Pele’s Hair


I’m tired and its done with.

My car, parked on the Santa Cruz pier, is filled with my brother’s stuff. It’s night and I’ve done my best to decompress, eating a fish taco, drinking a beer, and staring out at the double masted boats floating in the placid harbor. The sun has set, it’s dark out, and its time to drive back to San Francisco on Route 17, the torturous curvy highway heading over the hills into Los Gatos and the valley.

I know what that road is about and I’m suddenly conscious of the load we are carrying – my brother’s life, his psychic distress, and the handful of volcanic rocks that 10 years ago he pilfered from Hawaii. Ever since then his luck has not been so good and at different times he faults the rocks. We all grew up with the Brady Bunch and goddamn do we ever know the power of that pumice: after taking some while on their family vacation, Greg Brady almost died in a surfing accident. The power of these things are not to be messed with. And god knows, my brother has had his share of surfing accidents: broken cars, broken relationships, lost jobs, all manner of misfortune. And at each bad turn in the road he’s vowed that he has to retrieve those rocks and return them to Hawaii.

Which is fine. I support him in that endeavor except that I now find myself in the curious position of being the ring-bearer. I am in possession of these things – their totemic power real or imagined, it does not matter. I am the one now responsible for carrying them a few steps toward Mordor. I have to carry them over the mountains, into the valley and back to San Francisco, at night, in uncertain traffic. What have I stepped into? This is not at all something I wish to be part of. And then suddenly I sense that I need to make an offering. I need to make a sacrifice. As we leave our restaurant table, I cast about looking for something, anything. I take a piece of jicama from my plate and some tortilla chips which I crush up and wrap in a napkin. But as we walk down the pier I realize that a sacrifice can’t be a paltry leftover, it means giving of something important, something that matters. But what do I have to give? I ask my friend Eva for something sharp, a penknife or safety pin. She wants to know why. Just to prick my finger, I tell her. Her face immediately registers concern, even fear.

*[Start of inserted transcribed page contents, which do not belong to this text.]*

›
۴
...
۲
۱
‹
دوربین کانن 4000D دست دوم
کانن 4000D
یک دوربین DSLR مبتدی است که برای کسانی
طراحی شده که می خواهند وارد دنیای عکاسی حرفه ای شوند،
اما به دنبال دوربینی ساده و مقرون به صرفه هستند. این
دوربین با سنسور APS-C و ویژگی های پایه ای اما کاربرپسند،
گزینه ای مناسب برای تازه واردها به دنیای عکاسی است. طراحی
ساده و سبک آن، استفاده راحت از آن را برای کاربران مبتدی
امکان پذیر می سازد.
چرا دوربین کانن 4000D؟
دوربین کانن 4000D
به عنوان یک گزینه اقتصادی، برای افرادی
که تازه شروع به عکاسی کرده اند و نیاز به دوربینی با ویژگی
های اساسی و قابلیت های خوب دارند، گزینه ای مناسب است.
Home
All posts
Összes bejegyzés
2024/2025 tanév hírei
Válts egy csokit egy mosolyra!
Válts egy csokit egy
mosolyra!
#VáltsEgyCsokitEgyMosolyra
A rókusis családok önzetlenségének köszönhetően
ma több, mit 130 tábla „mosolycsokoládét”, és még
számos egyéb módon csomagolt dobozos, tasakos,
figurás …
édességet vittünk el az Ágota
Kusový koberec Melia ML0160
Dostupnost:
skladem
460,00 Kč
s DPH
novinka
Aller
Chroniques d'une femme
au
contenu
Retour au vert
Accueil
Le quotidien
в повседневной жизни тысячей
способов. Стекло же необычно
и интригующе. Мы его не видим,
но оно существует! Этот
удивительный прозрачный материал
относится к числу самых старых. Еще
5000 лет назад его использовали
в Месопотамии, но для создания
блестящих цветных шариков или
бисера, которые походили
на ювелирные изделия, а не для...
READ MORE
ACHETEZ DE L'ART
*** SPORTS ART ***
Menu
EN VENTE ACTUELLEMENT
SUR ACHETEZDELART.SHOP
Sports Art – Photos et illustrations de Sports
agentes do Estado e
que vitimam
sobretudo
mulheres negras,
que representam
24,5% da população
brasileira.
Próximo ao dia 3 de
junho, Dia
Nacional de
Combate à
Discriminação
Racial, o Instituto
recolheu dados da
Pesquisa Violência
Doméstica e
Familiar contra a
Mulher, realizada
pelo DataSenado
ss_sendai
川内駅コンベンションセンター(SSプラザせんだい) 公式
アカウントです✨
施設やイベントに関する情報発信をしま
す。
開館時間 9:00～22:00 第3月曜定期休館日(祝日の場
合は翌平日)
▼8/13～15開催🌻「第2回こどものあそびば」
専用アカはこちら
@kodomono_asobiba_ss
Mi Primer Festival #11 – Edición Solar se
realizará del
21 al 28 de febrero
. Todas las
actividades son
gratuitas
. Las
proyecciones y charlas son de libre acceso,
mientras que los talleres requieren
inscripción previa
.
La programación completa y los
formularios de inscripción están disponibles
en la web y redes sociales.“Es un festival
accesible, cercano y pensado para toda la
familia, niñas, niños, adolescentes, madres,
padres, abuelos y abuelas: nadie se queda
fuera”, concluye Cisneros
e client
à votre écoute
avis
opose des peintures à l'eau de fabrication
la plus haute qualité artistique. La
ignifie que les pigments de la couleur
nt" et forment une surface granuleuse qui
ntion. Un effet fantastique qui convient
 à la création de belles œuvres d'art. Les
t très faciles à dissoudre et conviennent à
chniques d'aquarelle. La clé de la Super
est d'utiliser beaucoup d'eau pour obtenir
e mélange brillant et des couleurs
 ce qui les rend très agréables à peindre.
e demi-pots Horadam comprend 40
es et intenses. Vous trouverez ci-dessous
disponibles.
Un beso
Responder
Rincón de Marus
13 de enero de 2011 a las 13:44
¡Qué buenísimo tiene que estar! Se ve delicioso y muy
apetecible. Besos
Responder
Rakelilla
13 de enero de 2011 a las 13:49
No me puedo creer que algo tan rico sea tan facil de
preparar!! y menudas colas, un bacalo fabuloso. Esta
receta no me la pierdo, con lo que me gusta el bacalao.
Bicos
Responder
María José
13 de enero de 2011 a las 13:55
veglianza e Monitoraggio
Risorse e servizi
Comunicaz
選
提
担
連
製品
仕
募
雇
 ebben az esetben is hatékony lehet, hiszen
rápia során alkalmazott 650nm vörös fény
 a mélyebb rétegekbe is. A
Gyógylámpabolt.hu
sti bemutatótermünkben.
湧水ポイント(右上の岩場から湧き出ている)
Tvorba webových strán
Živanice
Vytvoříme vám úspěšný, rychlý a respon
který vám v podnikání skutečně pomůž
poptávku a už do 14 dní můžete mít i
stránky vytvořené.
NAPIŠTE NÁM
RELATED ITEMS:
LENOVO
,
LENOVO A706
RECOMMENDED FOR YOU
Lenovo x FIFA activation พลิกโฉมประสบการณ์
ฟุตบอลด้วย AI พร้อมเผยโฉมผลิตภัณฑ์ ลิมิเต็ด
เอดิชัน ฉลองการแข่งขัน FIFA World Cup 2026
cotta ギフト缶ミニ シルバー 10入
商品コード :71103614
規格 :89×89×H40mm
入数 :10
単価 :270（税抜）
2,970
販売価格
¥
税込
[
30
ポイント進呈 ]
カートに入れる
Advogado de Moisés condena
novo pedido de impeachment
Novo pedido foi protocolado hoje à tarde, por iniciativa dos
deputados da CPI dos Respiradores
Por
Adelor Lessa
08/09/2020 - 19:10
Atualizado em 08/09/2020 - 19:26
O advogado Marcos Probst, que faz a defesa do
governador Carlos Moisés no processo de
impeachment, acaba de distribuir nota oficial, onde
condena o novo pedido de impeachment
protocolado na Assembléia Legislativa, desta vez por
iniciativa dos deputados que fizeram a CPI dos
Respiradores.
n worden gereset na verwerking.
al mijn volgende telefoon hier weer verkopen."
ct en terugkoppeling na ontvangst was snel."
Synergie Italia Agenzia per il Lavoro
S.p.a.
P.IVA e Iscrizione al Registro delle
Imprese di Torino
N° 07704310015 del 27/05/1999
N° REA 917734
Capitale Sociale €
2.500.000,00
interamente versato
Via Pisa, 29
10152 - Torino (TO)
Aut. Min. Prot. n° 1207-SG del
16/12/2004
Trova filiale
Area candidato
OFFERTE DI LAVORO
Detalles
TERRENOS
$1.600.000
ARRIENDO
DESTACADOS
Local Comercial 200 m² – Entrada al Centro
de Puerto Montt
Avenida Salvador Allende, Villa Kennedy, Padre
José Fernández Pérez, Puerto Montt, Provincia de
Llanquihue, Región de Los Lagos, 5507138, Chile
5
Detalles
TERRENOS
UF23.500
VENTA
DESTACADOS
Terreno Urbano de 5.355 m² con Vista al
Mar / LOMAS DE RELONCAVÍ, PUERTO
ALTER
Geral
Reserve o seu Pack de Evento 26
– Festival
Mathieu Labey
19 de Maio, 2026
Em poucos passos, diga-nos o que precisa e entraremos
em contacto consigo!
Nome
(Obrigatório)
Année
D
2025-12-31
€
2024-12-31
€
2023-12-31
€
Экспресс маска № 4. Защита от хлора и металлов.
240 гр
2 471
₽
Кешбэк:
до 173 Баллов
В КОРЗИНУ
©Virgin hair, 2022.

Are you crazy? she asks. I explain about the rocks, but she shakes her head in frustration – they’re rocks, she says. This is stupid, we just drive home.

I insist and walk away over to a fisherman who in the darkness is longpoling off the pier. I ask if he has a spare fishhook. He too looks at me as if I’m crazy, which at this point I guess I am. What for? he asks. Eva takes my arm and leads me away. Communism has done its work on her – prayer is a fiction. She is dyed and true a spiritual materialist who refuses to believe in superstition. But she has no idea from where I come. We stop by the car and I walk away to the railing and I lean out over the black and inky water. I think of that water, that immense body from which we all emerged. I think of it extending almost boundlessly to the west out into a deep and impenetrable darkness. I think of those specks of land in its midst, a place in which the core of the earth itself is heaving up, molten and hot and breaking forth into the air and universe. I think of Pele, of her anger and spiteful temper. I think of her boundless hurt, of her wanting to be heard. I tell her that I want to reconstitute her, but I am only a servant in this. I can only play a small part. But I can do my best. I will do what I can to return what is hers, to make her once again whole. I have her interests at heart. Trust me. Protect us and carry me home. I unfold the napkin. The contents fall and drift silently through the air and I feed the water.